Inside the Narol workshop: a day with our master carpenters
From sheesham log to finished sideboard — a walk through the 32,000 sq ft floor in Narol where every Icon piece is hand-built, and the twelve-year-old habits that decide whether a sofa lasts a decade or two.

There is a particular sound to a workshop that has been running for twelve years. It is not noise, exactly — it is the rhythm of mallet against chisel, the brief whine of a planer settling into a fresh board, the low conversation of craftsmen who finish each other’s measurements without looking up. Walk into our Narol floor at 7:30 in the morning and that is what you hear first. Then the smell hits — sheesham shavings, beeswax, a thread of leather conditioner from the upholstery bay at the far end.

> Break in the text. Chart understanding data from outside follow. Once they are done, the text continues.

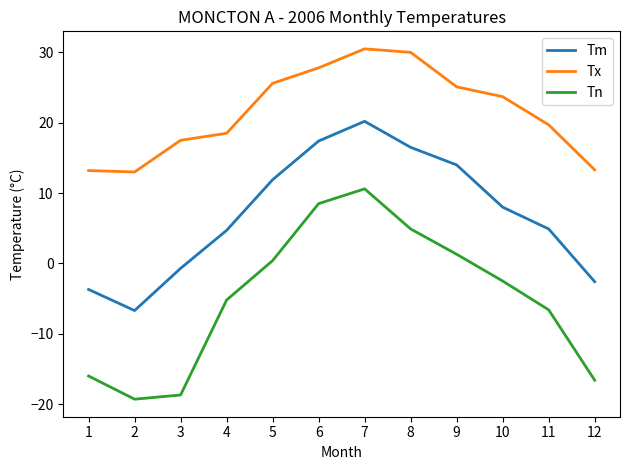

Which series has the largest range (max minus min)?

Tn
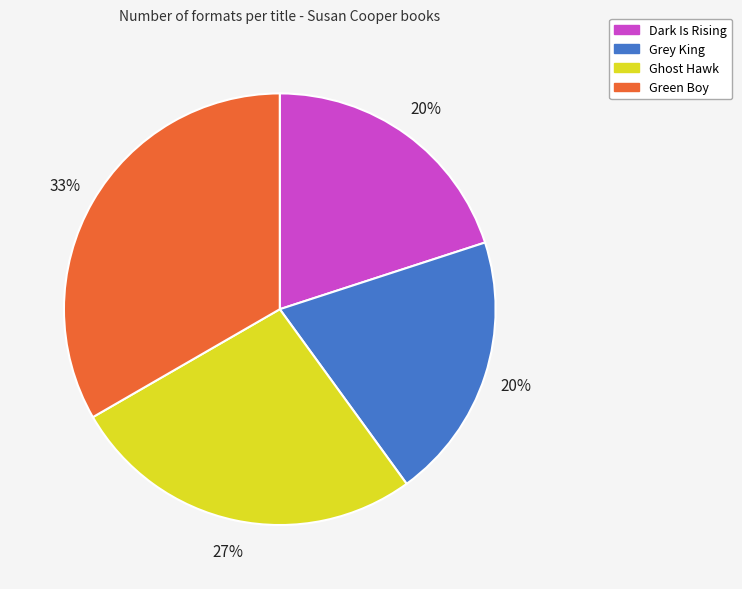

Which category has the biggest portion of the pie?

Green Boy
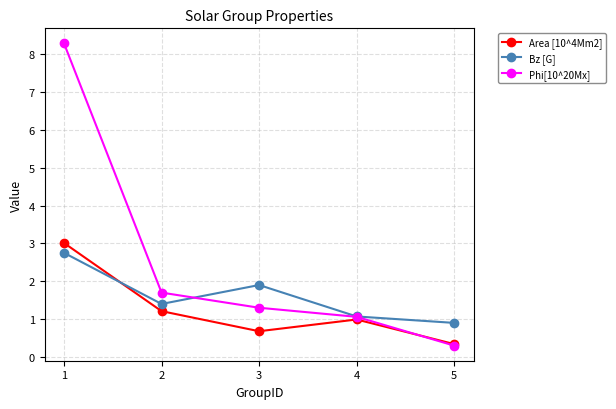

Reading left to right, list all the values displayed in this chart.

Area [10^4Mm2]: 1=3.0	2=1.2	3=0.7	4=1.0	5=0.3
Bz [G]: 1=2.8	2=1.4	3=1.9	4=1.1	5=0.9
Phi[10^20Mx]: 1=8.3	2=1.7	3=1.3	4=1.1	5=0.3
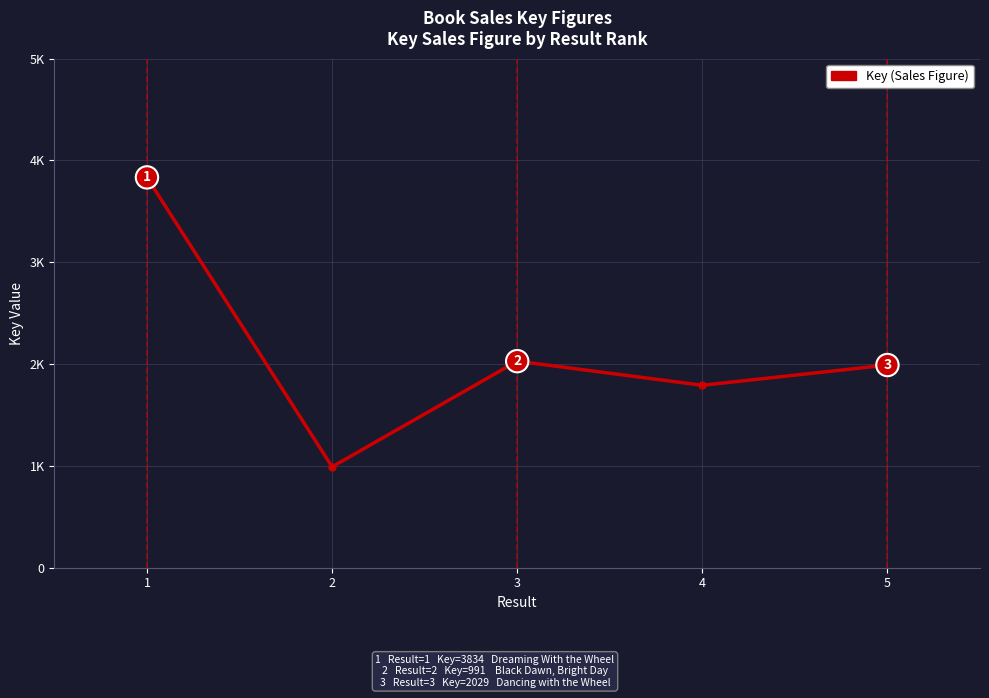

How many lines are shown in the chart?

1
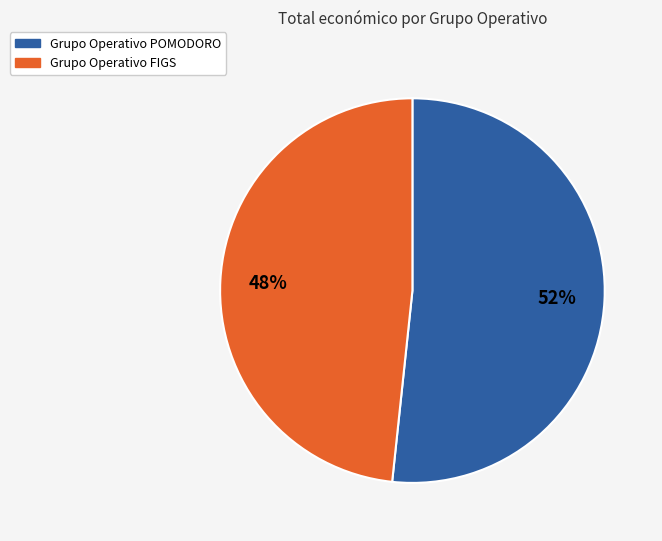

Does any single category account for the majority?

Yes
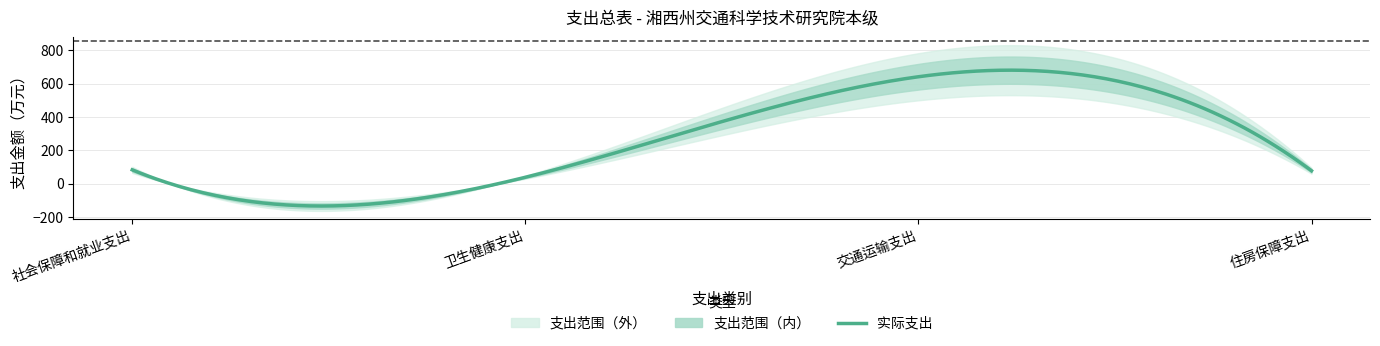

What is the change in value from 卫生健康支出 to 住房保障支出?

+39.1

We started Icon Furniture here in 2014 with six carpenters and a single bandsaw. Today the floor runs 32,000 square feet, employs forty-seven people, and turns out roughly nine hundred pieces of furniture a month. The bandsaw is still here. So are four of the original six carpenters.
Wood arrives by the lorry-load
Every Tuesday a truck rolls in from a managed sheesham plantation near Rajkot. The logs are sorted by thickness and grain pattern, then stacked into the kiln for ten days at a controlled 12% moisture content. That alone takes longer than some factories spend on an entire sofa. After kiln-drying the boards rest for another three weeks under tarpaulin, acclimatising to Ahmedabad’s humidity before anyone is allowed to cut into them.
Skipping that rest is the single most common reason a wooden frame eventually splits — the wood continues to move after assembly, the joints lose their seat, and a year or two later the sofa starts to creak. So we don’t skip it. Even if a customer is waiting. Even if it is the last order before Diwali.
Joinery is where the difference shows
Open the back panel of a Sabarmati 3-Seater and you will find mortise-and-tenon joints, hand-cut, glued with PVA and pinned with a hardwood dowel. No staples. No L-brackets. No metal corner braces hiding under a thin layer of foam. It takes a carpenter roughly four hours to frame a single Sabarmati this way; a factory using nail guns and ply could do it in forty minutes.